Data Set Overview
      =================
      This data set (VG1-J-PRA-3-RDR-LOWBAND-6SEC-V1.0) contains
      data acquired by the Voyager-1 Planetary Radio Astronomy (PRA)
      instrument during the Jupiter encounter. The bounding time
      interval set for most Voyager 1 Jupiter PDS data sets is the
      Voyager project defined 'far encounter' mission phase boundary
      (1979-02-28 to 1979-03-22). Since, however, the PRA instrument
      is able to observe planetary phenomenon at much larger ranges
      than other fields and particles experiments, this boundary is
      artificial with respect to PRA. Hence, PRA lowband data
      provided here cover the entire Jupiter Encounter Phase
      (1979-01-06 to 1979-04-13). Data from beyond the far encounter
      interval is contained in the cruise data archive which is
      available from the NSSDC.

      VG1-J-PRA-3-RDR-LOWBAND-6SEC-V1.0 contains data at the highest
      time resolution possible during normal operations. The normal
      mode of PRA operations during the planetary encounters was to
      sweep through the two radio receiver bands, high band (40.5 to
      1.5 MHz in 128 channels spaced 0.3072 MHz apart) and low band
      (1326.0 to 1.2 kHz in 70 channels spaced 19.2 kHz apart) in a
      period of 6 seconds. The receivers measured, on alternate
      samples, the left hand circular and right hand circular (radio
      definition) power.

      Measured Parameters
      ===================
      The data here are from the low frequency receiver band and are
      'packaged' into spacecraft major frame records. Each major
      frame is 48 seconds long or eight sweeps through the PRA
      receiver. The data are calibrated and are given in units of
      'millibels' which is 1000 times the log of the received power.
      Zero millbels corresponds to approximately 1.4 x 10^-21 W m^-2
      Hz^-1, however, this value is never seen in practice. The
      minimum values detected, which includes receiver internal and
      spacecraft generated noise, are about 2300 to 2400 millibels,
      or about 3.5 x 10^-19 W m^-2 Hz^-1; even higher values are seen
      at the very lowest frequencies.

      The data format is ASCII and consists of a time indicator
      followed by an array containing the eight low band sweeps. Time
      is spacecraft event time (SCET) which is basically universal
      time at the spacecraft. Specifically, time is in the form of
      YYMMDD and seconds into YYMMDD. Both are written as I6.
      Example: July 1, 1979 at 12 hours SCET would be 790701, 43200.
      The seconds correspond, to the nearest second, to the start of
      the sweep (which occurs in PRA high band). The first value in
      low band (1326.0 kHz) occurs some 3.9 seconds after this time
      and samples at successively lower frequencies are spaced 0.03
      seconds apart. Only one time is given for the entire major
      frame, thus the start of each sweep is the time given plus 6
      times the sweep number minus 1 (i.e., 0 through 7).

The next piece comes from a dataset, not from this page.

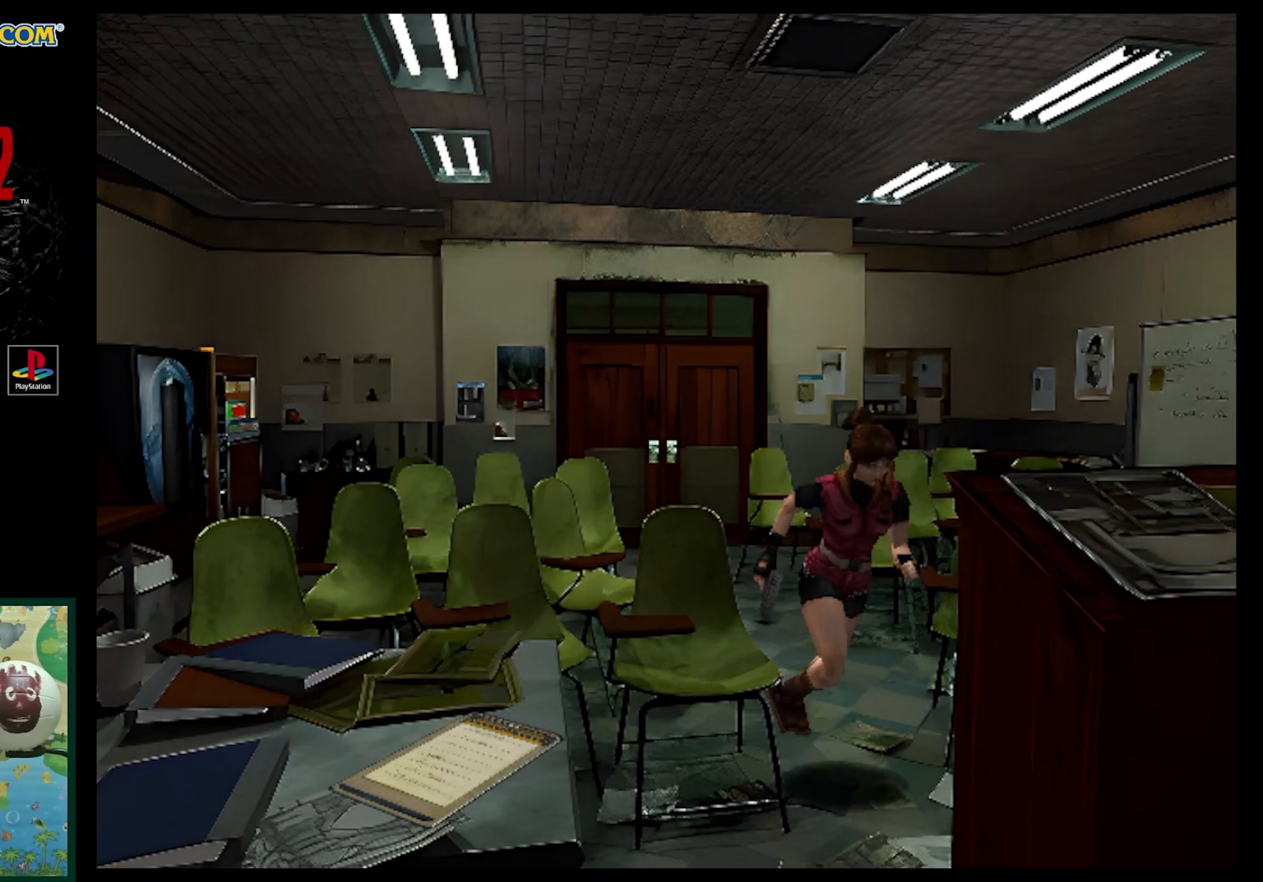
{"buttons": ["DPAD_UP", "DPAD_RIGHT"], "events": [[250, "SQUARE", "up"], [467, "DPAD_RIGHT", "down"]]}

      The data array is dimensioned as 71 X 8 and written as I4
      format (i.e. 568I4). The '8' corresponds to the eight PRA
      sweeps. The lowest 68 of the 70 low band channels (1287.6
      to 1.2 kHz) are in positions 2-69.  Positions 70-71 should be
      ignored. Missing or bad data values are set to zero. In
      position 1 of each sweep is a status word where the 12 least
      significant bits have used, although not all 12 have meaning
      for PRA low band. Numbering those bits 0 for least significant
      to 11 for most significant, the bits that have meaning are as
      follows:
      bit
       0: 15 dB attenuator in use when equal to 1
       1: 30 dB attenuator in use when equal to 1
       2: 45 dB attenuator in use when equal to 1
       9,10 (together): polarization of first channel sampled (1326.0
                        kHz) according to the scheme:
                       value bit 10 =
                               0 1
              value bit 9 = 0  R L
                            1  L R

      Polarization at successively lower frequencies is opposite to
      the frequency above it, i.e. either a LRLR or an RLRL pattern.
      Successive 6-second sweeps start on the opposite polarization
      as the previous sweep as indicated in the status bits. Note
      that this polarization is the received polarization, not
      necessarily the emitted polarization. Correct interpretation of
      the received polarization depends on the antenna plane
      orientation relative to the radio source. A good description of
      this concept can be found in [LEBLANCETAL1987].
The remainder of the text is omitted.